Industry observers say advisor compensation must be addressed before the planning community adopts annuities as a post-retirement income distribution strategy. Many advisors who now earn fees from assets under management could lose up to 50% of their recurring revenue were they to invest up to one-half of a client's assets-as some research suggests would be appropriate-in an annuity. "Everything hasn't caught up yet," says Henkel. "It's not like people haven't been imaginative regarding compensation. Someone will figure it out."

Salisbury and others suggest that clients should seek advisors who are free from the conflict of interest of managing money while also providing retirement-income distribution advice and who evaluate clients on an individual basis. "Many use average life expectancy, and as a result they are guaranteed to be wrong half the time," Salisbury says.
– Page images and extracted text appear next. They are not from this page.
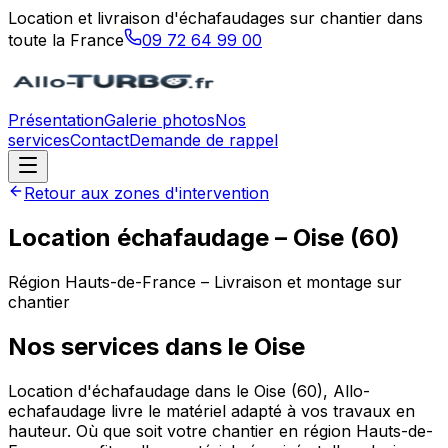
Location et livraison d'échafaudages sur chantier dans
toute la France
09 72 64 99 00
Présentation
Galerie photos
Nos
services
Contact
Demande de rappel
Retour aux zones d'intervention
Location échafaudage –
Oise
(
60
)
Région
Hauts-de-France
– Livraison et montage sur
chantier
Nos services dans le
Oise
Location d'échafaudage dans le Oise (60), Allo-
echafaudage livre le matériel adapté à vos travaux en
hauteur. Où que soit votre chantier en région Hauts-de-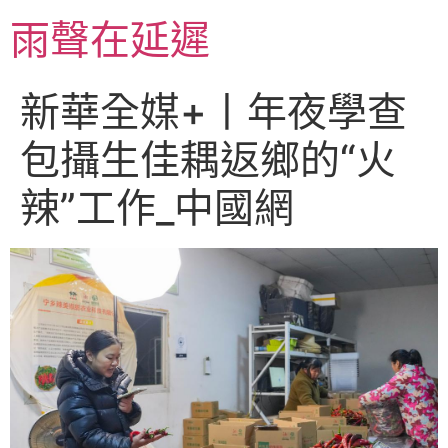
跳
雨聲在延遲
至
主
要
新華全媒+丨年夜學查
內
容
包攝生佳耦返鄉的“火
辣”工作_中國網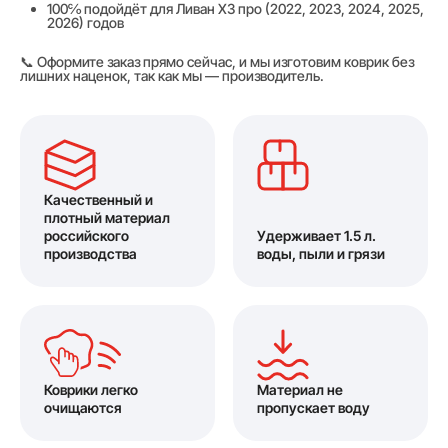
100℅ подойдёт для Ливан Х3 про (2022, 2023, 2024, 2025,
2026) годов
📞 Оформите заказ прямо сейчас, и мы изготовим коврик без
лишних наценок, так как мы — производитель.
Качественный и
плотный материал
российского
Удерживает 1.5 л.
производства
воды, пыли и грязи
Коврики легко
Материал не
очищаются
пропускает воду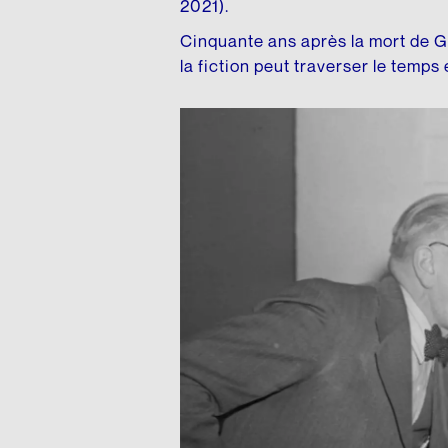
2021).
Cinquante ans après la mort de G
la fiction peut traverser le temps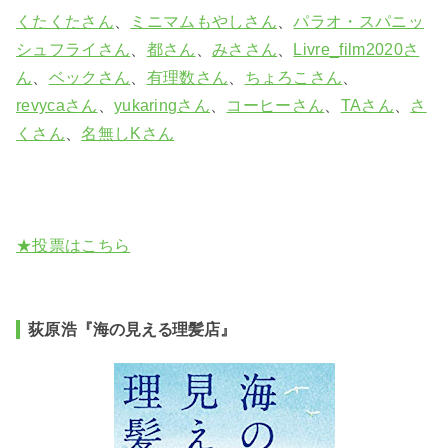
くたくたさん
、
ミニマムもやしさん
、
パラオ・スパニッ
シュフライさん
、
都さん
、
みささん
、
Livre_film2020さ
ん
、
ベックさん
、
有理数さん
、
ちょろこさん
、
revycaさん
、
yukaringさん
、
コーヒーさん
、
TAさん
、
さ
くさん
、
名無しKさん
★投票はこちら
荻原浩
『海の見える理髪店』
Compensation is one hurdle, but there are others. Product manufacturers and service providers need to offer more education and choices that address the chief disadvantages of annuities. For example, the universe of intermediate variable annuity providers was 20 companies in 2001 and is not much greater today, according to DSG. What's worse, Jim Sholder editor of DSG Dimensions, a DSG quarterly publication, wrote, "Few executives believe the opportunity is immediate, and therefore little in terms of resources is applied to delivering retirement income solutions."
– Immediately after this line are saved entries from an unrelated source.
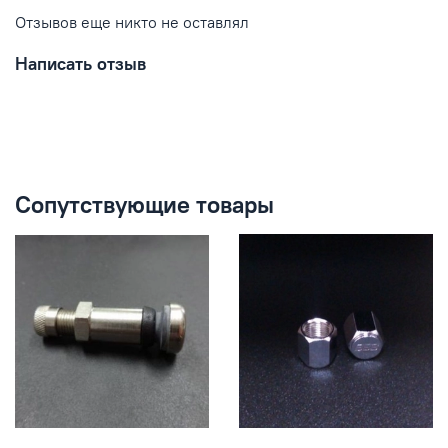
Отзывов еще никто не оставлял
Написать отзыв
Сопутствующие товары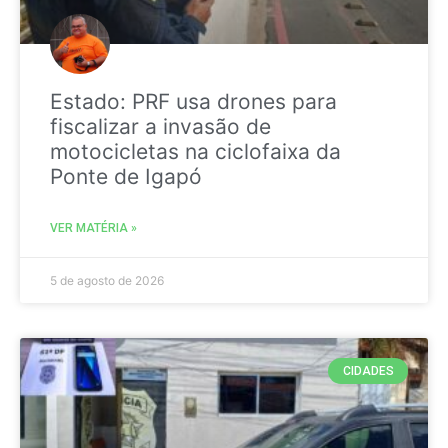
Estado: PRF usa drones para
fiscalizar a invasão de
motocicletas na ciclofaixa da
Ponte de Igapó
VER MATÉRIA »
5 de agosto de 2026
CIDADES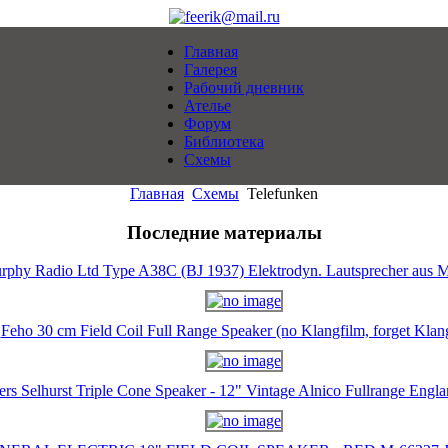
Главная
Галерея
Рабочий дневник
Ателье
Форум
Библиотека
Схемы
Главная
Схемы
Telefunken
Последние материалы
rphy Radio Ltd Type A38C (BJ 1937) Elektrodyn. Lautsprecher aus M
Feho 30 cm Field Coil Full Range Speaker (no Klangfilm, forget Klan
ers Selhurst Triple Cone Speaker - 12" Vintage Alnico Fullrange Eng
Cerulli agrees. He noted in his ICI speech that distribution costs, technology and compensation are barriers that must be overcome to advance new product introductions, including the bundling or combining of elements from a variety of markets, such as banking and insurance. Unfortunately, firms are hesitant to allocate resources to new market ventures. "Return-on-equity constraints hamper investments in low-revenue, high-cost markets," he says.

Educating advisors and consumers will prove to be part of the solution, say Cerulli and others. Value-added services and financial planning support in the form of case studies, client seminars and comprehensive planning tools will also help put the subject of retirement income distribution on the radar screen. "There is fear that if you buy a pure annuity, you will lose the money if you die before your life expectancy," says Frank Gencarelli, an executive vice president with GE Financial Services' Retirement Services Group in Richmond, Va.

He adds the same principle that applies to car insurance applies to insuring retirement income. "Living beyond one's income is not a bet I would like to lose." In 2002, GE Financial introduced an annuity called Income Manager, in which the funds are managed like a traditional pension fund, that essentially allows people to purchase their own pension. Investors are guaranteed a certain annual income, which may be increased if investment returns exceed assumptions.

The nation's largest financial firms are beginning to realize that thousands of advisors and millions of people will need help. John Benson, senior executive vice president of John Hancock Financial Services, weighed in on the subject at the annual conference of the Association for Advanced Life Underwriting. He stated the typical firms will derive 30% to 50% of its revenue from the sale of income products.

Fidelity Investments President Abigail Johnson and chief operating officer Robert Reynolds have said in public speeches this year that the giant mutual fund firm wants to become the nation's top retirement income-distribution planning expert. What's more, Fidelity has assembled a special task force comprising different business units to tackle the issue of training employees and creating tools that will meet the retirement income needs of its customers and prospects. Already, Fidelity has put together two virtual retirement income seminars.

For the financial services industry, the stakes are indeed large. With the prospect of asset growth through client acquisition growing smaller, asset retention becomes a critical concern. Financial services firms and advisors who fail to provide technical expertise and products to retiring baby boomers struggling with making their incomes last a lifetime will find themselves on the losing end of the asset retention stick.